Kehadiran mereka adalah jawaban: bahwa pemuda tak boleh tunduk pada sistem yang berusaha membungkam. Obor kemerdekaan harus terus menyala agar desa tidak mati dalam kesenyapan.

“Ini bukan pesta kebencian,” tegas Muh. Alif Dermawan, Ketua Umum SSB Batugarumbing. “Kita hadir menebar kedamaian. Love in peace.” Ucapannya mengalir di antara tawa anak-anak yang sibuk membuka lembar buku.

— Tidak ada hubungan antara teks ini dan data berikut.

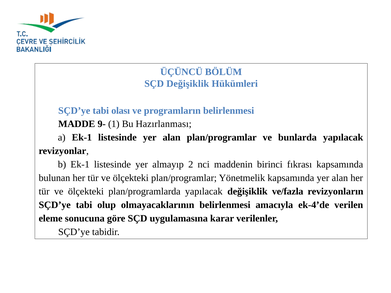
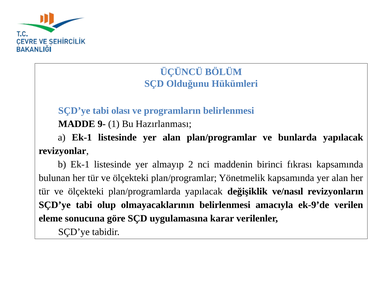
SÇD Değişiklik: Değişiklik -> Olduğunu
ve/fazla: ve/fazla -> ve/nasıl
ek-4’de: ek-4’de -> ek-9’de
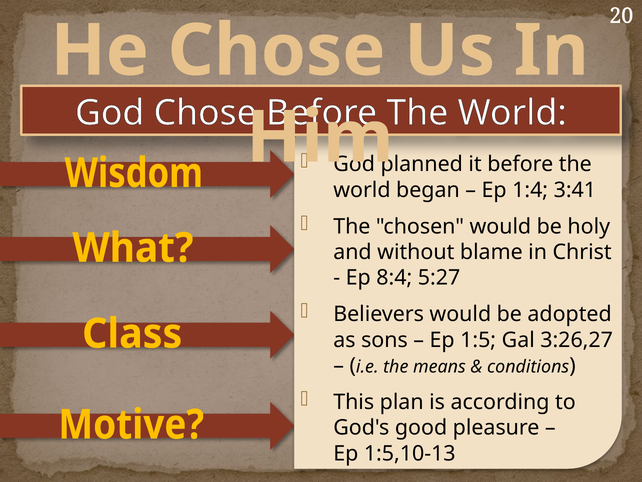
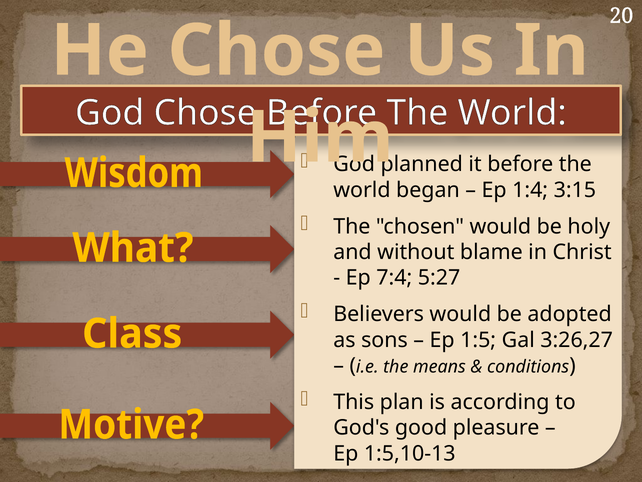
3:41: 3:41 -> 3:15
8:4: 8:4 -> 7:4
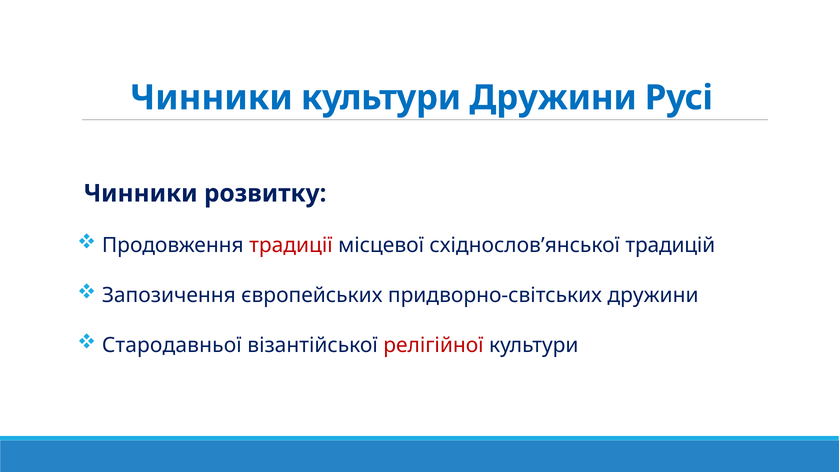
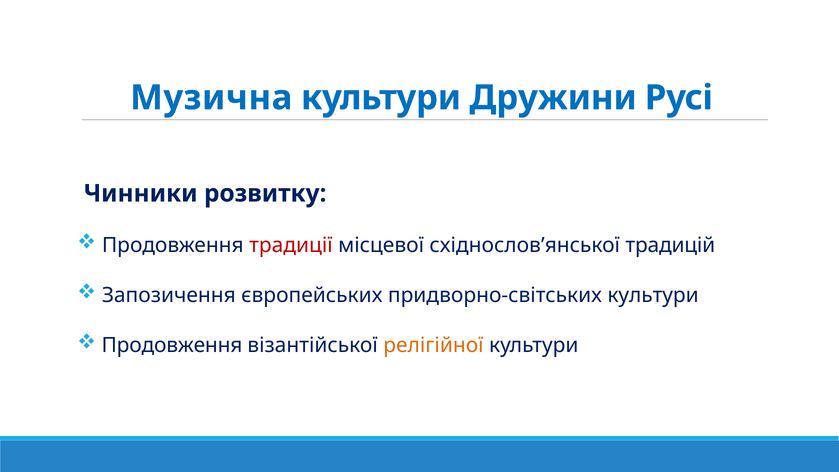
Чинники at (211, 98): Чинники -> Музична
придворно-світських дружини: дружини -> культури
Стародавньої at (172, 345): Стародавньої -> Продовження
релігійної colour: red -> orange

Sementara itu, Aedil dari Siring Bambu mengingatkan dengan lantang: “Pemuda adalah jantung gerakan desa. Tanpa mereka, desa hanyalah makam yang menunggu bunga terakhir.”
Sorak sorai anak-anak kecil yang berlarian, bahkan balita dari taman kanak-kanak, menandai bahwa semangat ini menular lintas usia. Seorang ayah berucap lirih namun penuh harap, “Jangan sampai kegiatan seperti ini dipadamkan oleh sistem. Biarlah ia tumbuh, menghidupkan desa.”
Dari pelapak Rosalia Merch, Abib menutup dengan kalimat sederhana namun penuh daya dorong: “Kalau anu baik ji, gass mi!”
Kemeriahan ini bukan sekadar parade, melainkan tanda: pemuda desa masih ada, masih berani, dan masih bersuara.